→ Exercise details: All the data below goes into the copy word for word, but the pictures don't.
(Data excerpts Opens)
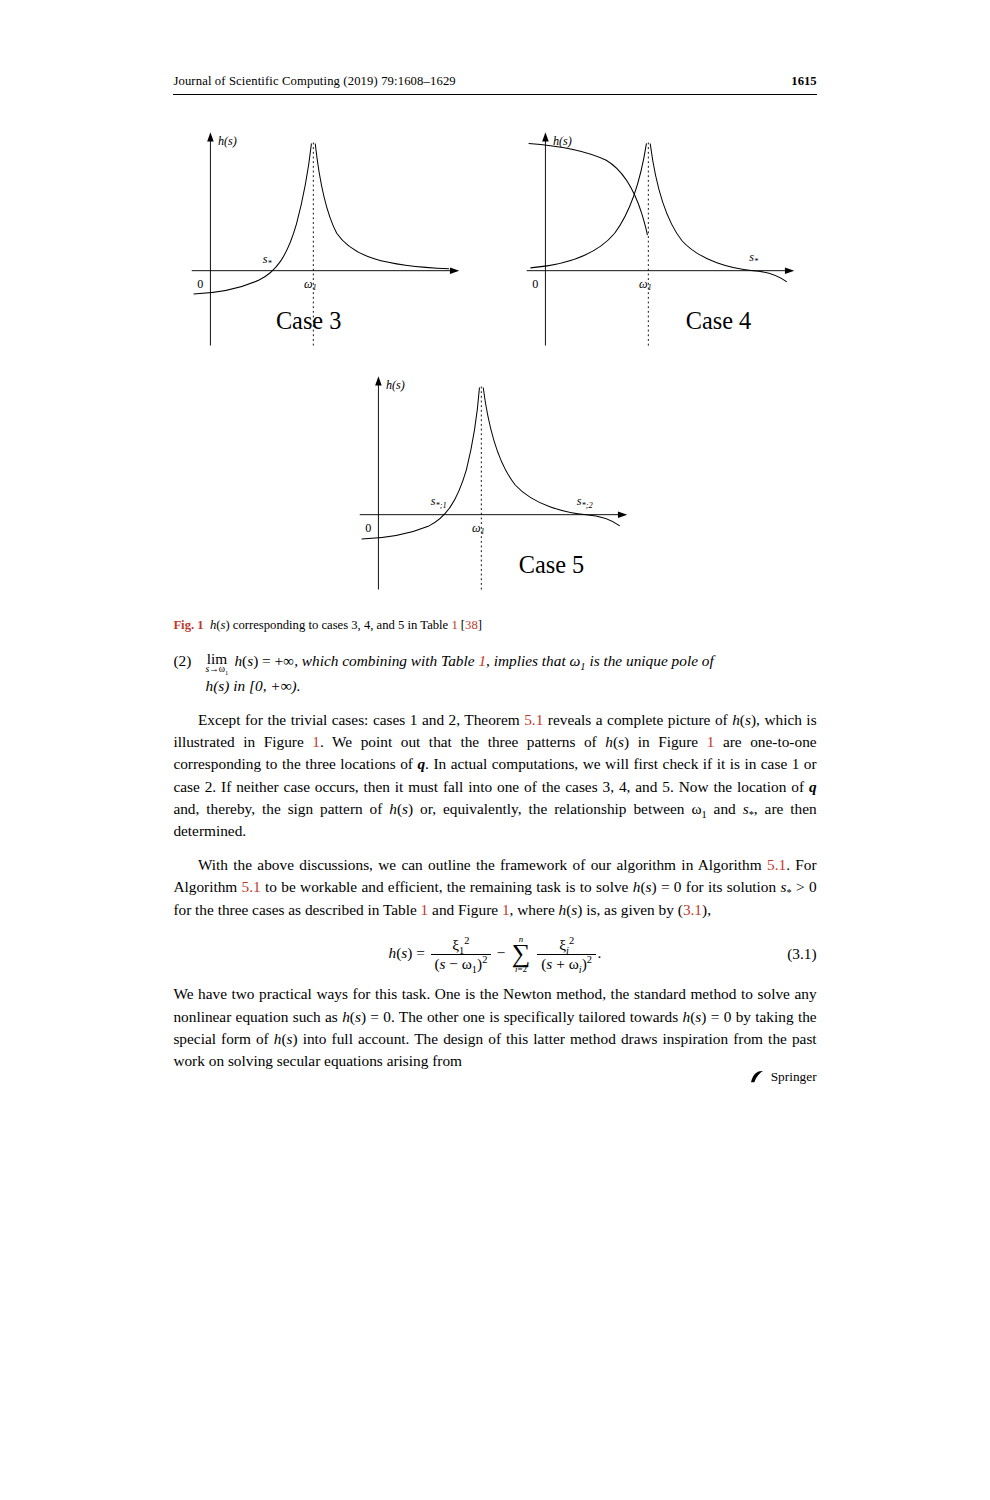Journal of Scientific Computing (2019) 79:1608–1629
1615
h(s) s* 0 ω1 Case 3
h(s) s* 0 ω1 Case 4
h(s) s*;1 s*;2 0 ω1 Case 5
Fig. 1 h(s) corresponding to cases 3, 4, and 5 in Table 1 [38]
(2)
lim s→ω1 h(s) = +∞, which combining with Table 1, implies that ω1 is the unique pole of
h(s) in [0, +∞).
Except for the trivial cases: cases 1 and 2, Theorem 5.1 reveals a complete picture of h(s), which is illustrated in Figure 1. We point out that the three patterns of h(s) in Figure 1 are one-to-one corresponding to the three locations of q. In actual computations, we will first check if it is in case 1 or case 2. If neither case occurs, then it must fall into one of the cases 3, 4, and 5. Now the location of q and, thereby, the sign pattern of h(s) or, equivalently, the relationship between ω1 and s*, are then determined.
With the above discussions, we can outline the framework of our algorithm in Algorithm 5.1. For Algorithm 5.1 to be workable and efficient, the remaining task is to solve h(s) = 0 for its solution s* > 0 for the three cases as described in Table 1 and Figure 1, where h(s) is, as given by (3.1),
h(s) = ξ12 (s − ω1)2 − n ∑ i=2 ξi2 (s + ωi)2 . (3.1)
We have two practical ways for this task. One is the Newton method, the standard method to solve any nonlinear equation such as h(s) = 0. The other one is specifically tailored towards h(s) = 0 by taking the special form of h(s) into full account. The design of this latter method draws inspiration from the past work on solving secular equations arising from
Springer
(Data excerpts Closes)
→ Solution for this exercise:
Journal of Scientific Computing (2019) 79:1608–1629
1615
h(s) s* 0 ω1 Case 3
h(s) s* 0 ω1 Case 4
h(s) s*;1 s*;2 0 ω1 Case 5
Fig. 1 h(s) corresponding to cases 3, 4, and 5 in Table 1 [38]
(2)
lim s→ω1 h(s) = +∞, which combining with Table 1, implies that ω1 is the unique pole of
h(s) in [0, +∞).
Except for the trivial cases: cases 1 and 2, Theorem 5.1 reveals a complete picture of h(s), which is illustrated in Figure 1. We point out that the three patterns of h(s) in Figure 1 are one-to-one corresponding to the three locations of q. In actual computations, we will first check if it is in case 1 or case 2. If neither case occurs, then it must fall into one of the cases 3, 4, and 5. Now the location of q and, thereby, the sign pattern of h(s) or, equivalently, the relationship between ω1 and s*, are then determined.
With the above discussions, we can outline the framework of our algorithm in Algorithm 5.1. For Algorithm 5.1 to be workable and efficient, the remaining task is to solve h(s) = 0 for its solution s* > 0 for the three cases as described in Table 1 and Figure 1, where h(s) is, as given by (3.1),
h(s) = ξ12 (s − ω1)2 − n ∑ i=2 ξi2 (s + ωi)2 . (3.1)
We have two practical ways for this task. One is the Newton method, the standard method to solve any nonlinear equation such as h(s) = 0. The other one is specifically tailored towards h(s) = 0 by taking the special form of h(s) into full account. The design of this latter method draws inspiration from the past work on solving secular equations arising from
Springer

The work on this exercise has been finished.